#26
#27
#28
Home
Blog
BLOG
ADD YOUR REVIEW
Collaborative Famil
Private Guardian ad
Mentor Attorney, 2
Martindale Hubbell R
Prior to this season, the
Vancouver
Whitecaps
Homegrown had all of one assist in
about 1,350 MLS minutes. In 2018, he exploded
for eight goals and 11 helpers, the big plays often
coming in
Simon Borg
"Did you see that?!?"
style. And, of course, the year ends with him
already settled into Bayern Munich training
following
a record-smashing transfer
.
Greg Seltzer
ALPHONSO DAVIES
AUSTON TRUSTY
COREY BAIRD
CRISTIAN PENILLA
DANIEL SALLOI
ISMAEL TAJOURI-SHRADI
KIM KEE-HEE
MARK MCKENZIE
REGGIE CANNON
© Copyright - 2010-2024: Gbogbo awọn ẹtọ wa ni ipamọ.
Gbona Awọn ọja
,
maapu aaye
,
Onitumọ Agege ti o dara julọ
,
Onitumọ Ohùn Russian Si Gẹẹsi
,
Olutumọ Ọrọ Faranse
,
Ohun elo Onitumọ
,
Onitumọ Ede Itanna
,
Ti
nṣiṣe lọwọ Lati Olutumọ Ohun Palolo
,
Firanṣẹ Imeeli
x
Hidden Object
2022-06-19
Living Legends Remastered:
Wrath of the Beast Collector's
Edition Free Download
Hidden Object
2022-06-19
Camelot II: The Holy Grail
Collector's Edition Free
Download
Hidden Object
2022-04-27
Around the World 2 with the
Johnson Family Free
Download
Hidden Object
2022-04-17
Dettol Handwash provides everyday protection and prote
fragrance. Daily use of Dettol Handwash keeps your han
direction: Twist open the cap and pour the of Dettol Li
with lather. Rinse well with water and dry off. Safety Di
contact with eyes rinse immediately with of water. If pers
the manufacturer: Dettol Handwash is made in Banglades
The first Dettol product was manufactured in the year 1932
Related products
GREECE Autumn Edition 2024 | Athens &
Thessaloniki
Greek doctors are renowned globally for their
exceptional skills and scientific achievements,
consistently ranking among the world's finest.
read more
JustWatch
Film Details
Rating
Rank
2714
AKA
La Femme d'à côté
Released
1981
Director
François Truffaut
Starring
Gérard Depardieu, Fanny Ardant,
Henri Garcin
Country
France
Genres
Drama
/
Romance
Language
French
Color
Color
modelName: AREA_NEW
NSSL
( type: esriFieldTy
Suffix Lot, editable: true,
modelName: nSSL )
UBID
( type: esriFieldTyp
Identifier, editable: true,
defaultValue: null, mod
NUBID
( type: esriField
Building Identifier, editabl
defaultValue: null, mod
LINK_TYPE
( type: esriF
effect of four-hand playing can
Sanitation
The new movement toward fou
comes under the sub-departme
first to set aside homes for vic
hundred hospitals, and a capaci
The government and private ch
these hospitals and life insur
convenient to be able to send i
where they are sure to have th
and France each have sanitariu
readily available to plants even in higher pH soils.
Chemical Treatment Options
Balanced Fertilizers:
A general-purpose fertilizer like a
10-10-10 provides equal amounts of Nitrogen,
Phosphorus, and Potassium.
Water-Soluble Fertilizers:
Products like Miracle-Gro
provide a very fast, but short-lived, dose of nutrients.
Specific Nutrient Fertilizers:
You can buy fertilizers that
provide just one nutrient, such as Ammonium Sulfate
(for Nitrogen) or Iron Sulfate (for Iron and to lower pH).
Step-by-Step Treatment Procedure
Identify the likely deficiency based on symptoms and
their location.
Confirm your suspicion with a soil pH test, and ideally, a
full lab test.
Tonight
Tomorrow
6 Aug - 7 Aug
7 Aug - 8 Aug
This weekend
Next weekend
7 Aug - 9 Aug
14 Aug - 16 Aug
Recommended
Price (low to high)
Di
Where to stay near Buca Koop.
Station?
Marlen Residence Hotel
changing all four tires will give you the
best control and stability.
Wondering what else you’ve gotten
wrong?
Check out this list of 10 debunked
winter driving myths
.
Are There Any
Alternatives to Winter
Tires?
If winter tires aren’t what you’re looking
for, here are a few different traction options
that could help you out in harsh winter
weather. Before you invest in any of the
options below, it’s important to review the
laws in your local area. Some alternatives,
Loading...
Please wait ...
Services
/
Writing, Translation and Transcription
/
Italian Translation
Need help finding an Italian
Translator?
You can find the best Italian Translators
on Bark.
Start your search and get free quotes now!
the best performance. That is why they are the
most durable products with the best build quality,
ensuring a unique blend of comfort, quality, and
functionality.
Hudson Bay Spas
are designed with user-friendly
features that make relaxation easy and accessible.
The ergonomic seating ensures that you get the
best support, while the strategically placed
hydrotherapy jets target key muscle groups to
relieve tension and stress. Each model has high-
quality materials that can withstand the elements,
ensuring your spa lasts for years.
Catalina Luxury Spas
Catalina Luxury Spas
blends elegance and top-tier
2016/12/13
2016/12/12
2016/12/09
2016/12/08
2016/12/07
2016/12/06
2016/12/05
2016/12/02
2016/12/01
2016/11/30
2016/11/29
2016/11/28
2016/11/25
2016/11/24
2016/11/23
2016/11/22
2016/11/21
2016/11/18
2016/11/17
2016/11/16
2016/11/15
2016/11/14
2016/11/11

EXERCISE ->
An exact copy of every record above is needed. Write it out word for word.

RESPONSE FOR THIS EXERCISE ->
#26
#27
#28
Home
Blog
BLOG
ADD YOUR REVIEW
Collaborative Famil
Private Guardian ad
Mentor Attorney, 2
Martindale Hubbell R
Prior to this season, the
Vancouver
Whitecaps
Homegrown had all of one assist in
about 1,350 MLS minutes. In 2018, he exploded
for eight goals and 11 helpers, the big plays often
coming in
Simon Borg
"Did you see that?!?"
style. And, of course, the year ends with him
already settled into Bayern Munich training
following
a record-smashing transfer
.
Greg Seltzer
ALPHONSO DAVIES
AUSTON TRUSTY
COREY BAIRD
CRISTIAN PENILLA
DANIEL SALLOI
ISMAEL TAJOURI-SHRADI
KIM KEE-HEE
MARK MCKENZIE
REGGIE CANNON
© Copyright - 2010-2024: Gbogbo awọn ẹtọ wa ni ipamọ.
Gbona Awọn ọja
,
maapu aaye
,
Onitumọ Agege ti o dara julọ
,
Onitumọ Ohùn Russian Si Gẹẹsi
,
Olutumọ Ọrọ Faranse
,
Ohun elo Onitumọ
,
Onitumọ Ede Itanna
,
Ti
nṣiṣe lọwọ Lati Olutumọ Ohun Palolo
,
Firanṣẹ Imeeli
x
Hidden Object
2022-06-19
Living Legends Remastered:
Wrath of the Beast Collector's
Edition Free Download
Hidden Object
2022-06-19
Camelot II: The Holy Grail
Collector's Edition Free
Download
Hidden Object
2022-04-27
Around the World 2 with the
Johnson Family Free
Download
Hidden Object
2022-04-17
Dettol Handwash provides everyday protection and prote
fragrance. Daily use of Dettol Handwash keeps your han
direction: Twist open the cap and pour the of Dettol Li
with lather. Rinse well with water and dry off. Safety Di
contact with eyes rinse immediately with of water. If pers
the manufacturer: Dettol Handwash is made in Banglades
The first Dettol product was manufactured in the year 1932
Related products
GREECE Autumn Edition 2024 | Athens &
Thessaloniki
Greek doctors are renowned globally for their
exceptional skills and scientific achievements,
consistently ranking among the world's finest.
read more
JustWatch
Film Details
Rating
Rank
2714
AKA
La Femme d'à côté
Released
1981
Director
François Truffaut
Starring
Gérard Depardieu, Fanny Ardant,
Henri Garcin
Country
France
Genres
Drama
/
Romance
Language
French
Color
Color
modelName: AREA_NEW
NSSL
( type: esriFieldTy
Suffix Lot, editable: true,
modelName: nSSL )
UBID
( type: esriFieldTyp
Identifier, editable: true,
defaultValue: null, mod
NUBID
( type: esriField
Building Identifier, editabl
defaultValue: null, mod
LINK_TYPE
( type: esriF
effect of four-hand playing can
Sanitation
The new movement toward fou
comes under the sub-departme
first to set aside homes for vic
hundred hospitals, and a capaci
The government and private ch
these hospitals and life insur
convenient to be able to send i
where they are sure to have th
and France each have sanitariu
readily available to plants even in higher pH soils.
Chemical Treatment Options
Balanced Fertilizers:
A general-purpose fertilizer like a
10-10-10 provides equal amounts of Nitrogen,
Phosphorus, and Potassium.
Water-Soluble Fertilizers:
Products like Miracle-Gro
provide a very fast, but short-lived, dose of nutrients.
Specific Nutrient Fertilizers:
You can buy fertilizers that
provide just one nutrient, such as Ammonium Sulfate
(for Nitrogen) or Iron Sulfate (for Iron and to lower pH).
Step-by-Step Treatment Procedure
Identify the likely deficiency based on symptoms and
their location.
Confirm your suspicion with a soil pH test, and ideally, a
full lab test.
Tonight
Tomorrow
6 Aug - 7 Aug
7 Aug - 8 Aug
This weekend
Next weekend
7 Aug - 9 Aug
14 Aug - 16 Aug
Recommended
Price (low to high)
Di
Where to stay near Buca Koop.
Station?
Marlen Residence Hotel
changing all four tires will give you the
best control and stability.
Wondering what else you’ve gotten
wrong?
Check out this list of 10 debunked
winter driving myths
.
Are There Any
Alternatives to Winter
Tires?
If winter tires aren’t what you’re looking
for, here are a few different traction options
that could help you out in harsh winter
weather. Before you invest in any of the
options below, it’s important to review the
laws in your local area. Some alternatives,
Loading...
Please wait ...
Services
/
Writing, Translation and Transcription
/
Italian Translation
Need help finding an Italian
Translator?
You can find the best Italian Translators
on Bark.
Start your search and get free quotes now!
the best performance. That is why they are the
most durable products with the best build quality,
ensuring a unique blend of comfort, quality, and
functionality.
Hudson Bay Spas
are designed with user-friendly
features that make relaxation easy and accessible.
The ergonomic seating ensures that you get the
best support, while the strategically placed
hydrotherapy jets target key muscle groups to
relieve tension and stress. Each model has high-
quality materials that can withstand the elements,
ensuring your spa lasts for years.
Catalina Luxury Spas
Catalina Luxury Spas
blends elegance and top-tier
2016/12/13
2016/12/12
2016/12/09
2016/12/08
2016/12/07
2016/12/06
2016/12/05
2016/12/02
2016/12/01
2016/11/30
2016/11/29
2016/11/28
2016/11/25
2016/11/24
2016/11/23
2016/11/22
2016/11/21
2016/11/18
2016/11/17
2016/11/16
2016/11/15
2016/11/14
2016/11/11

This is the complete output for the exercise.